→ **What to work on**: Wherever a picture appears, leave it out, and transcribe the rest of the records exactly.

→ **The data**:
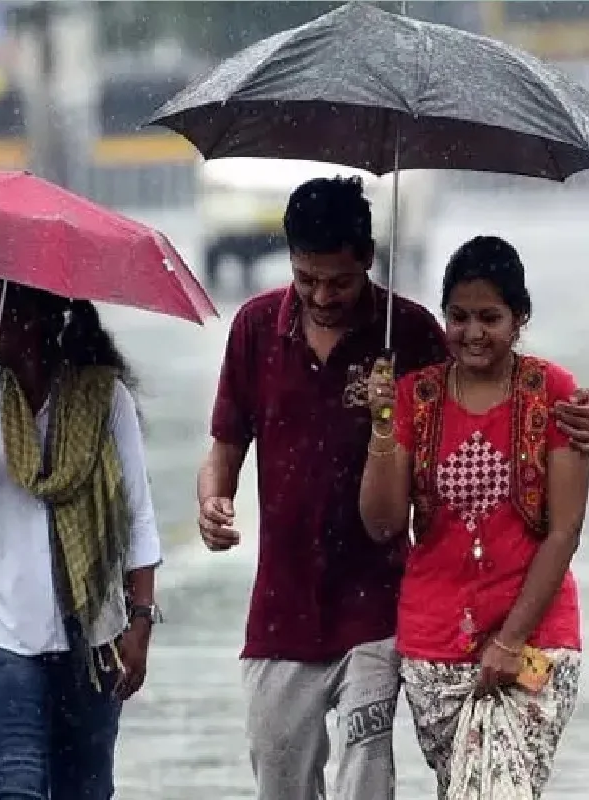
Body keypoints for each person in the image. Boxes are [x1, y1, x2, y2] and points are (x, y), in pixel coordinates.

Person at [196, 176, 589, 800]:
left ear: (369, 262)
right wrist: (213, 501)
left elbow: (487, 394)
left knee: (367, 782)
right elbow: (225, 442)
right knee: (280, 778)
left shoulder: (406, 335)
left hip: (376, 605)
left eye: (340, 281)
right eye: (306, 278)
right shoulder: (253, 330)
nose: (322, 295)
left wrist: (570, 419)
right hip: (283, 604)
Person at [361, 235, 587, 798]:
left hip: (534, 643)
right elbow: (384, 523)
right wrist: (383, 426)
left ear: (520, 318)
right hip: (435, 647)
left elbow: (565, 532)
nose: (473, 333)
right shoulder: (416, 396)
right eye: (458, 317)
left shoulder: (553, 394)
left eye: (491, 317)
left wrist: (509, 642)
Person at [0, 276, 162, 799]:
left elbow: (138, 516)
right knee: (16, 789)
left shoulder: (105, 401)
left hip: (91, 636)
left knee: (85, 790)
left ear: (32, 323)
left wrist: (140, 622)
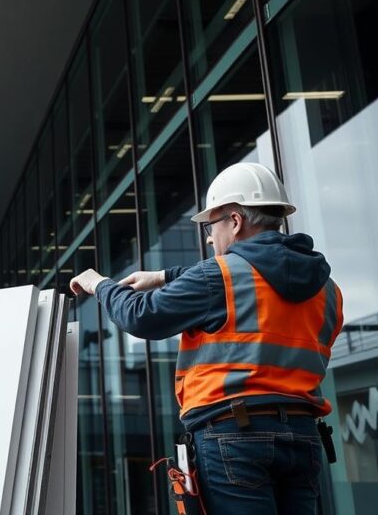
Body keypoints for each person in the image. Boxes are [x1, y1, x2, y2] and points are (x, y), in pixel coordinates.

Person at [69, 162, 342, 515]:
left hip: (235, 434)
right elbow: (255, 276)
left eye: (211, 226)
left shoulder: (219, 276)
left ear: (235, 221)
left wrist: (99, 284)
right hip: (303, 437)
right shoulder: (328, 289)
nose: (210, 237)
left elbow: (141, 316)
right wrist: (165, 275)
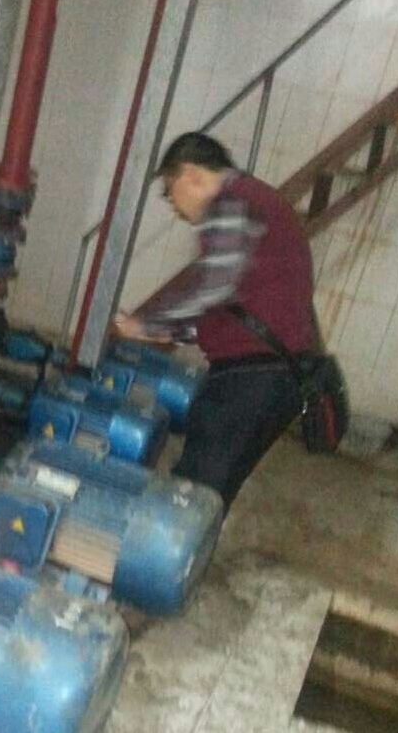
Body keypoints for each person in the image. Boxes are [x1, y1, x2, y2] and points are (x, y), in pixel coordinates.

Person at [114, 132, 314, 512]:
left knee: (190, 496)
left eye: (171, 192)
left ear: (191, 174)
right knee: (206, 493)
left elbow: (212, 287)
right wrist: (166, 331)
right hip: (267, 376)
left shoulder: (231, 202)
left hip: (253, 380)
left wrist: (146, 322)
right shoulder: (254, 201)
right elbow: (223, 309)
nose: (174, 206)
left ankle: (161, 549)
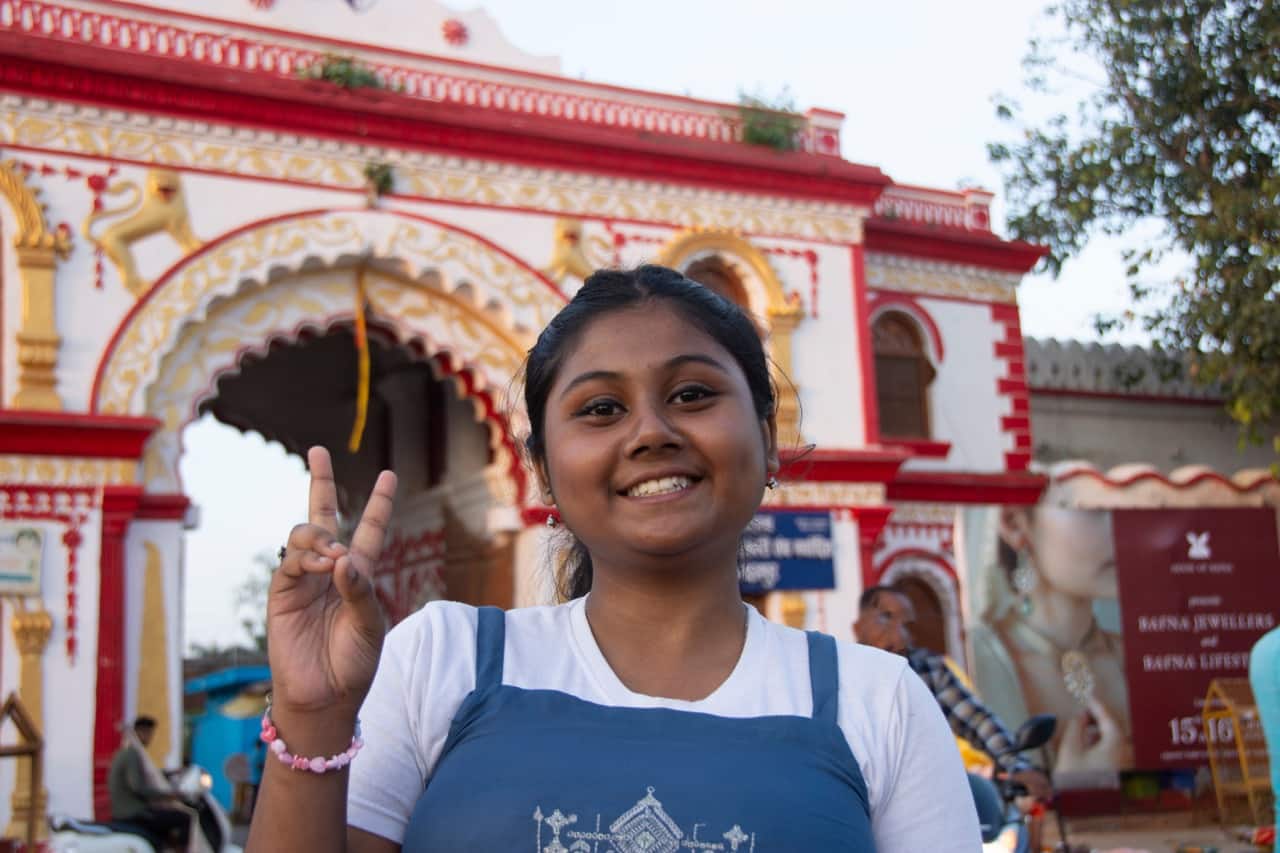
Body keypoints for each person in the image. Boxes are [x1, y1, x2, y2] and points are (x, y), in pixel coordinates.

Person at [247, 265, 980, 852]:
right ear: (542, 469)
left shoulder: (877, 702)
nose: (651, 432)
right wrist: (313, 714)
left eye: (693, 394)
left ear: (767, 441)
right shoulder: (444, 662)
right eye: (601, 408)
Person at [965, 505, 1132, 779]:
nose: (1121, 527)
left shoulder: (1146, 659)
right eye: (1095, 507)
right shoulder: (972, 660)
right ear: (1014, 522)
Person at [853, 585, 1053, 802]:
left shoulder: (928, 669)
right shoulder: (841, 673)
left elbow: (975, 720)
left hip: (922, 799)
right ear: (858, 627)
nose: (898, 633)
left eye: (905, 623)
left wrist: (1016, 765)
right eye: (886, 618)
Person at [106, 716, 191, 852]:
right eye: (149, 733)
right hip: (133, 813)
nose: (150, 738)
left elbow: (146, 777)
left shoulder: (125, 752)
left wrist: (168, 774)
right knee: (186, 818)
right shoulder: (132, 754)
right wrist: (170, 796)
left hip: (127, 811)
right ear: (140, 732)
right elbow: (138, 787)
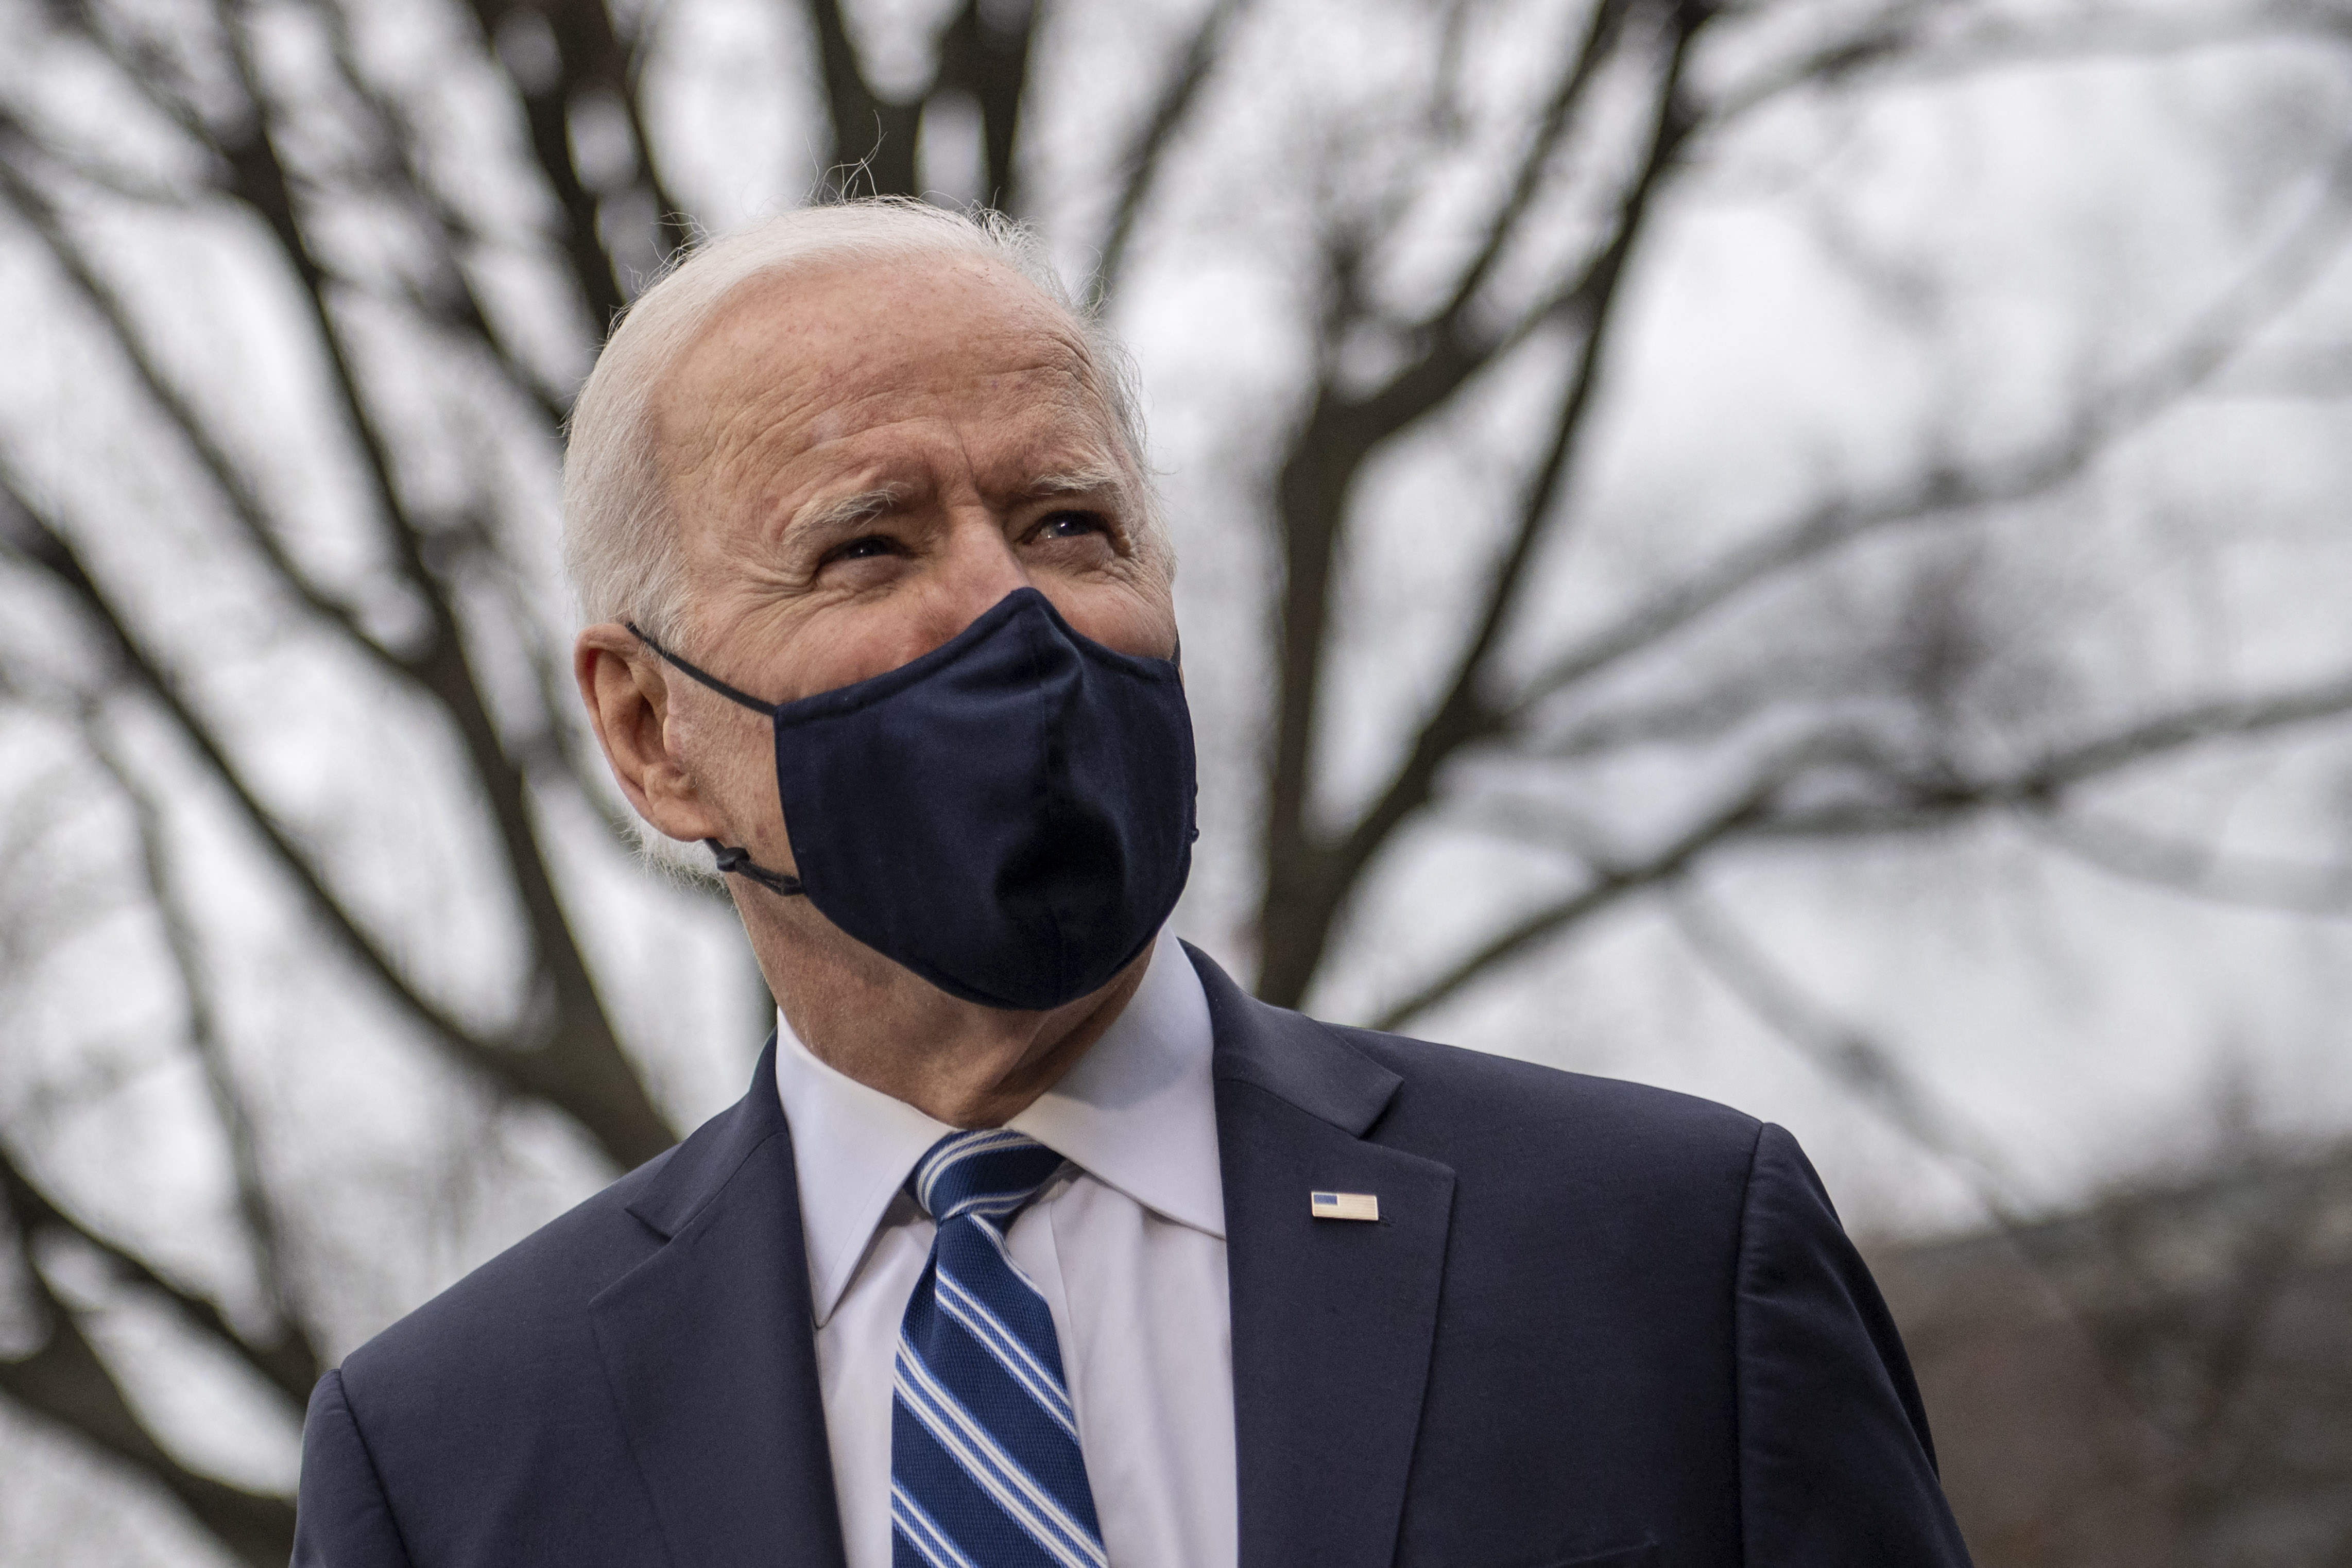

→ **Answer space**:
Body keypoints for each person in the image. Boxes are [x1, y1, x2, y2] and points are (x, y), in pixel coordinates.

Person at [196, 176, 589, 800]:
left ear: (369, 262)
right wrist: (213, 501)
left elbow: (487, 394)
left knee: (367, 782)
right elbow: (225, 442)
right knee: (280, 778)
left shoulder: (406, 335)
left hip: (376, 605)
left eye: (340, 281)
right eye: (306, 278)
right shoulder: (253, 330)
nose: (322, 295)
left wrist: (570, 419)
right hip: (283, 604)
Person at [361, 235, 587, 798]:
left hip: (534, 643)
right elbow: (384, 523)
right wrist: (383, 426)
left ear: (520, 318)
right hip: (435, 647)
left elbow: (565, 532)
nose: (473, 333)
right shoulder: (416, 396)
right eye: (458, 317)
left shoulder: (553, 394)
left eye: (491, 317)
left wrist: (509, 642)
Person at [0, 276, 162, 799]:
left elbow: (138, 516)
right knee: (16, 789)
left shoulder: (105, 401)
left hip: (91, 636)
left knee: (85, 790)
left ear: (32, 323)
left wrist: (140, 622)
Body keypoints for each person in the image. Boxes are [x1, y1, x2, y2] and points are (x, y), in pixel coordinates.

Person at [69, 162, 342, 515]:
left hip: (235, 434)
right elbow: (255, 276)
left eye: (211, 226)
left shoulder: (219, 276)
left ear: (235, 221)
left wrist: (99, 284)
right hip: (303, 437)
right shoulder: (328, 289)
nose: (210, 237)
left elbow: (141, 316)
right wrist: (165, 275)
Body keypoints for each person in the image. Boxes are [x1, y1, x2, y2] and points are (x, y), in pixel coordinates.

Person at [114, 132, 314, 512]:
left knee: (190, 496)
left eye: (171, 192)
left ear: (191, 174)
right knee: (206, 493)
left elbow: (212, 287)
right wrist: (166, 331)
right hip: (267, 376)
left shoulder: (231, 202)
left hip: (253, 380)
left wrist: (146, 322)
right shoulder: (254, 201)
right elbow: (223, 309)
nose: (174, 206)
left ankle: (161, 549)
Body keypoints for each person in the image. Boxes are [x1, y1, x2, y2] and points are (x, y), in pixel coordinates.

Person at [247, 265, 980, 852]:
right ear: (542, 469)
left shoulder: (877, 702)
nose: (651, 432)
right wrist: (313, 714)
left eye: (693, 394)
left ear: (767, 441)
right shoulder: (444, 662)
right eye: (601, 408)
Person at [965, 505, 1132, 779]:
nose: (1121, 527)
left shoulder: (1146, 659)
right eye: (1095, 507)
right shoulder: (972, 660)
right ear: (1014, 522)
Person at [853, 585, 1053, 802]:
left shoulder: (928, 669)
right shoulder: (841, 673)
left elbow: (975, 720)
left hip: (922, 799)
right ear: (858, 627)
nose: (898, 633)
left eye: (905, 623)
left wrist: (1016, 765)
right eye: (886, 618)
Person at [106, 716, 191, 852]:
right eye: (149, 733)
right hip: (133, 813)
nose: (150, 738)
left elbow: (146, 777)
left shoulder: (125, 752)
left wrist: (168, 774)
right knee: (186, 818)
right shoulder: (132, 754)
right wrist: (170, 796)
left hip: (127, 811)
right ear: (140, 732)
right elbow: (138, 787)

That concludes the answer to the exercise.